A federal judge ruled Monday that the US government's gathering of Americans' phone records is likely unconstitutional, raising "serious doubts" about the value of the NSA's so-called metadata counterterrorism programme.
"I cannot imagine a more 'indiscriminate' and 'arbitrary invasion' than this systematic and high-tech collection and retention of personal data on virtually every single citizen," US District Court Judge Richard Leon, appointed by Republican President George W. Bush in 2002, wrote in a 68-page ruling.
In the first ruling of its kind Judge Leon granted Monday a preliminary injunction against the government’s collecting of the phone records of two men who had challenged it and said any such records for the men should be destroyed.
The plaintiffs are Larry Klayman, a conservative lawyer, and Charles Strange, who is the father of a cryptologist technician who was killed in Afghanistan when his helicopter was shot down in 2011. The son worked for the NSA and support personnel for Navy SEAL Team VI.
The US Department of Justice said it was reviewing the ruling. "We’ve seen the opinion and are studying it,” spokesman Andrew Ames said in a statement. “We believe the programme is constitutional as previous judges have found.”
Leon ruled that the two men “have a substantial likelihood of showing” that their privacy interests outweigh the government’s interest in collecting the data “and therefore the NSA’s bulk collection programme is indeed an unreasonable search under the Constitution’s Fourth Amendment.”
"Abridgement of freedom"
“I have little doubt that the author of our Constitution, James Madison, who cautioned us to beware ‘the abridgment of freedom of the people by gradual and silent encroachments by those in power,’ would be aghast,” he declared.
The collection programme was disclosed by former NSA systems analyst Edward Snowden, provoking ructions around the world and a heated debate over civil liberties.
In a statement provided to reporter Glenn Greenwald and obtained by The Associated Press, Snowden said, “I acted on my belief that the NSA’s mass surveillance programmes would not withstand a constitutional challenge and that the American public deserved a chance to see these issues determined by open courts. Today, a secret programme authorised by a secret court was, when exposed to the light of day, found to violate Americans’ rights. It is the first of many.”
The Obama administration has defended the programme as a crucial tool against terrorism.
But in his heavily footnoted report, Leon concluded that the government didn’t cite a single instance in which the programme “actually stopped an imminent terrorist attack.”
“I have serious doubts about the efficacy of the metadata collection programme as a means of conducting time-sensitive investigations in cases involving imminent threats of terrorism,” he added.

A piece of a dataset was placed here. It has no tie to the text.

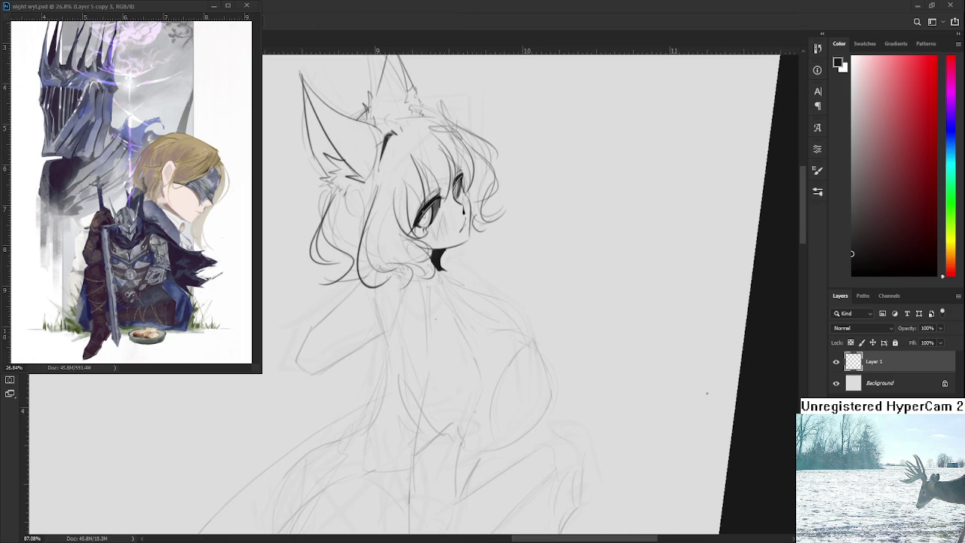
{"action": "key", "text": "b"}
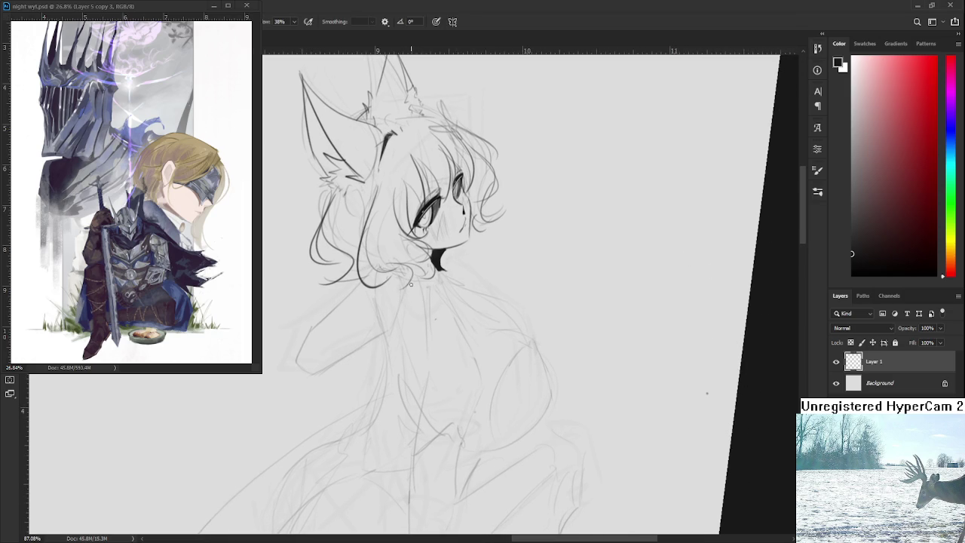
{"action": "key", "text": "l"}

He said he was staying his ruling pending appeal “in light of the significant national security interests at stake in this case and the novelty of the constitutional issues”.
The government has argued that under a 1979 Supreme Court ruling, Smith vs Maryland, no one has an expectation of privacy in the telephone data that phone companies keep as business records. In that ruling, the high court rejected the claim that police need a warrant to obtain such records.
But Leon said that was a “far cry” from the issue in this case. The question, he said, is, “when do present-day circumstances – the evolutions in the government’s surveillance capabilities, citizens’ phone habits, and the relationship between the NSA and telecom companies – become so thoroughly unlike those considered by the Supreme Court 34 years ago that a precedent like Smith simply does not apply? The answer, unfortunately for the government, is now.”
He wrote that the court in 1979 couldn’t have imagined how people interact with their phones nowadays, citing the explosion of mobile phones. In addition, he said, the Smith case involved a search of just a few days, while “there is the very real prospect that the [NSA] programme will go on for as long as America is combating terrorism, which realistically could be forever!”
Leon added: “The almost-Orwellian technology that enables the government to store and analyse the phone metadata of every telephone user in the United States is unlike anything that could have been conceived of in 1979.” The judge also mocked the government’s contention that it would be burdensome to comply with any court order that requires the NSA to remove the plaintiffs from its database.
Reversal on appeal?
“Of course, the public has no interest in saving the government from the burdens of complying with the constitution!” he wrote. As for the government’s complaint that other successful requests “could ultimately have a degrading effect on the utility of the programme,” he said, “I will leave it to other judges to decide how to handle any future litigation in their courts”.
Leon is the first judge to voice serious constitutional concerns about the programme.
Robert F. Turner, a professor at the University of Virginia’s Center for National Security Law, told AP that the judge’s decision is highly likely to be reversed on appeal.
He said the collection of telephone metadata – the issue in Monday’s ruling – has already been addressed and resolved by the Supreme Court. Turner said law enforcement officials routinely obtain telephone bills that include the numbers dialled without the use of a warrant.
“The odds that an American will have their phone metadata examined by law enforcement officials are about 1,000-times greater than by the National Security Agency,” Turner said.